» **Document passage**:

--- begin ---

The alternatives would either be the fine-grained Ceph Dashboard REST API (more of a management API, so probably not the best for you) or the Prometheus exporter (which gives you all the metrics in a single shot).
@epuertat thanks for letting us know. We did consider Prometheus exporter earlier, but decided to stick to the native API capabilities. We'll need to revisit this. Which release are you planning to remove the restful API from?
@sorantis: v17 (codenamed Quincy) to be released by first half of 2022. Please let us know if you need any guidance on this.
@epuertat good to know. Any plans to support Prometheus endpoint natively? AFAIK today the user will have to manually enable the exporter via ceph mgr module enable prometheus
.

--- end ---

» **Data lines**:
--- begin ---

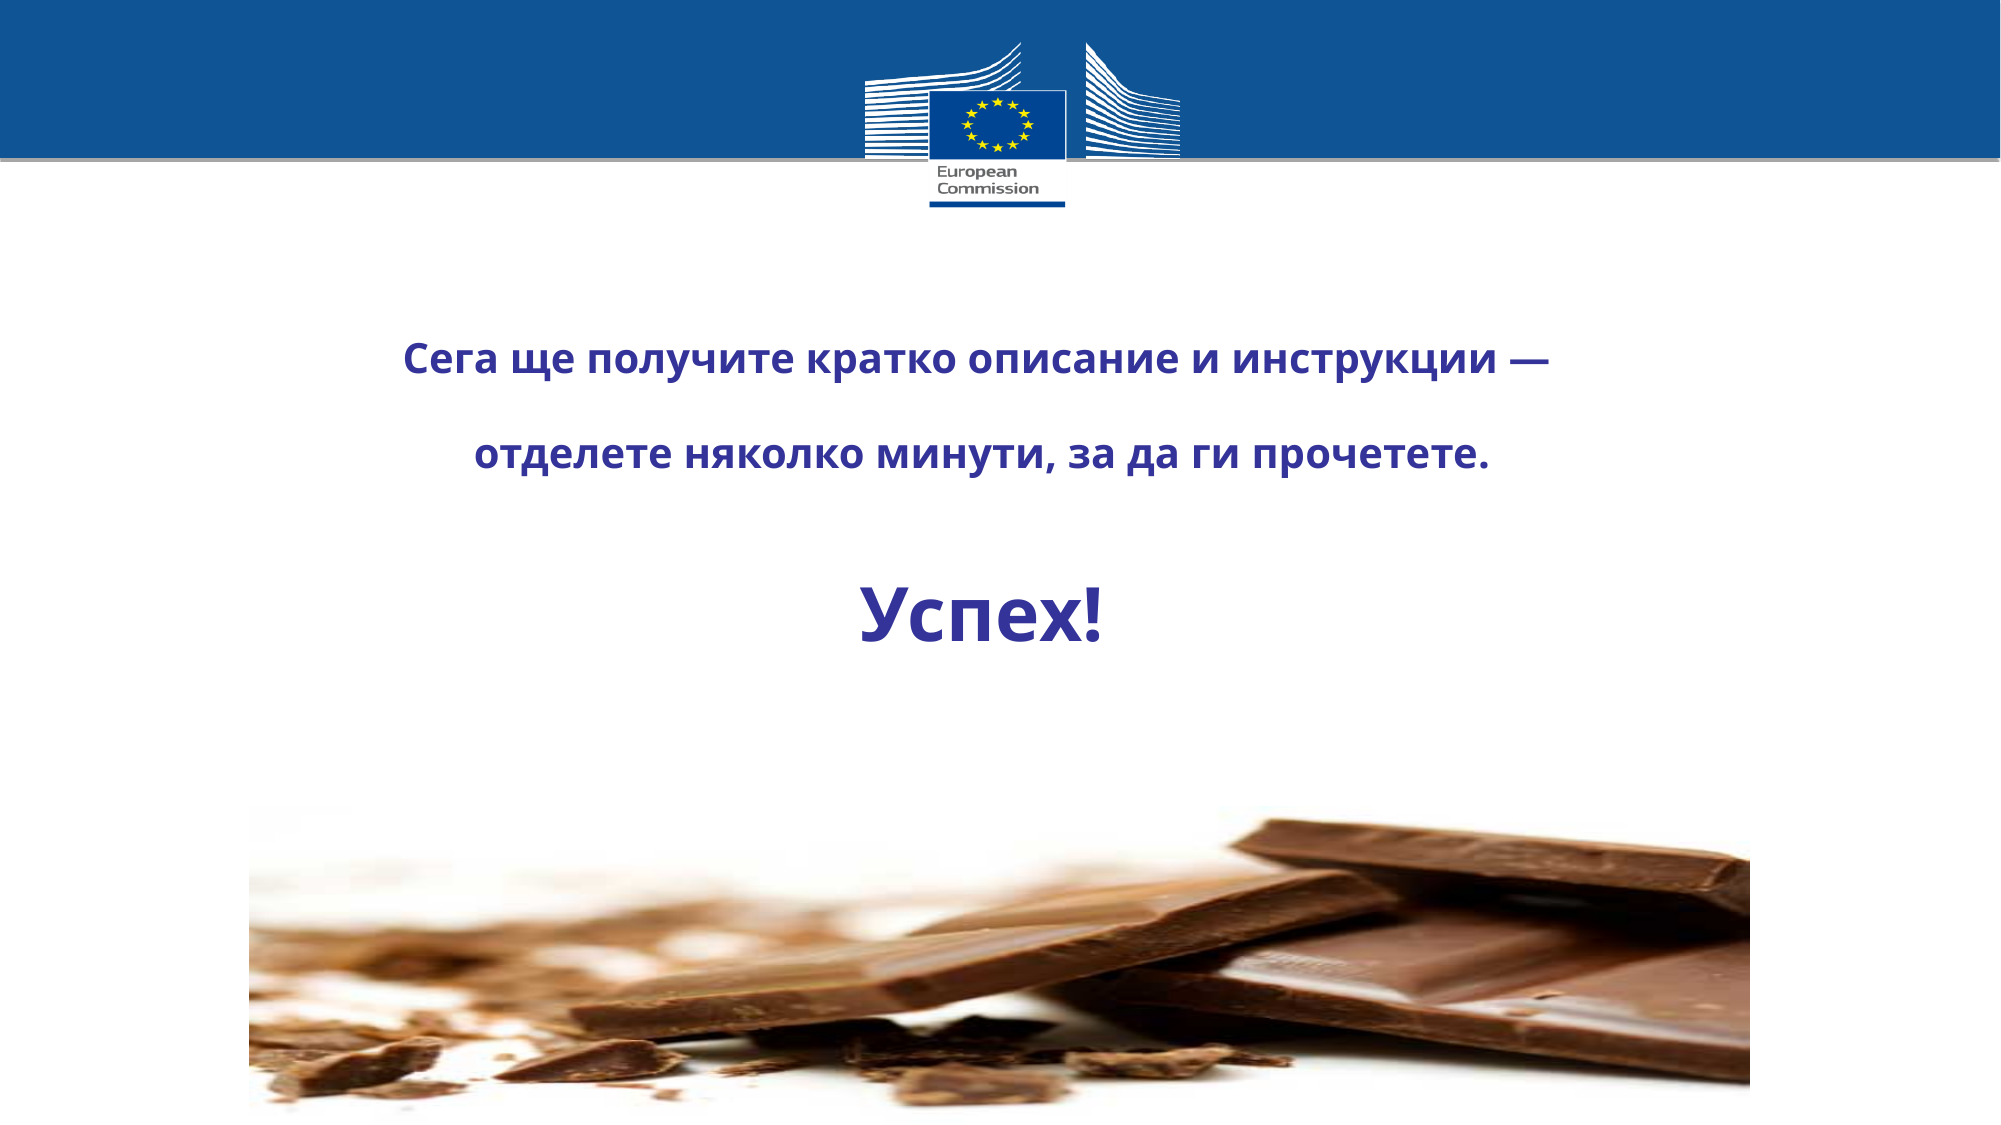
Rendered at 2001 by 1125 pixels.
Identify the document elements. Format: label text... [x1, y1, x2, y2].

--- end ---

» **Problems**:
a – Print the portion of the thread on the Ceph restful API that begins at the words "The alternatives would" and stops after "restful API from?".
b – Write what comes next in the thread on the Ceph restful API, picking up after its last line.
The listing plays no part in any of this.

» **Answer list**:
a –
The alternatives would either be the fine-grained Ceph Dashboard REST API (more of a management API, so probably not the best for you) or the Prometheus exporter (which gives you all the metrics in a single shot).
@epuertat thanks for letting us know. We did consider Prometheus exporter earlier, but decided to stick to the native API capabilities. We'll need to revisit this. Which release are you planning to remove the restful API from?

b –
cc @akshay-saraswat
@sorantis, no plans to change that. The Prometheus exporter is embedded inside a Ceph service. It's probably the reference 'metrics agent' for the Ceph project (others are less maintained, like influx, telegraf, zabbix, ...).
The main downside I see there is that it only supports plain-text HTTP, but if you really need HTTPS, it wouldn't be that hard to get that change in [ceph-dashboard sample HTTPS Cherrypy config].
ceph-rest-api
is replaced byceph-mgr
in newer releases http://docs.ceph.com/docs/luminous/mgr/restful/# See https://github.com/elastic/beats/pull/7661#issuecomment-406651024 for additional details.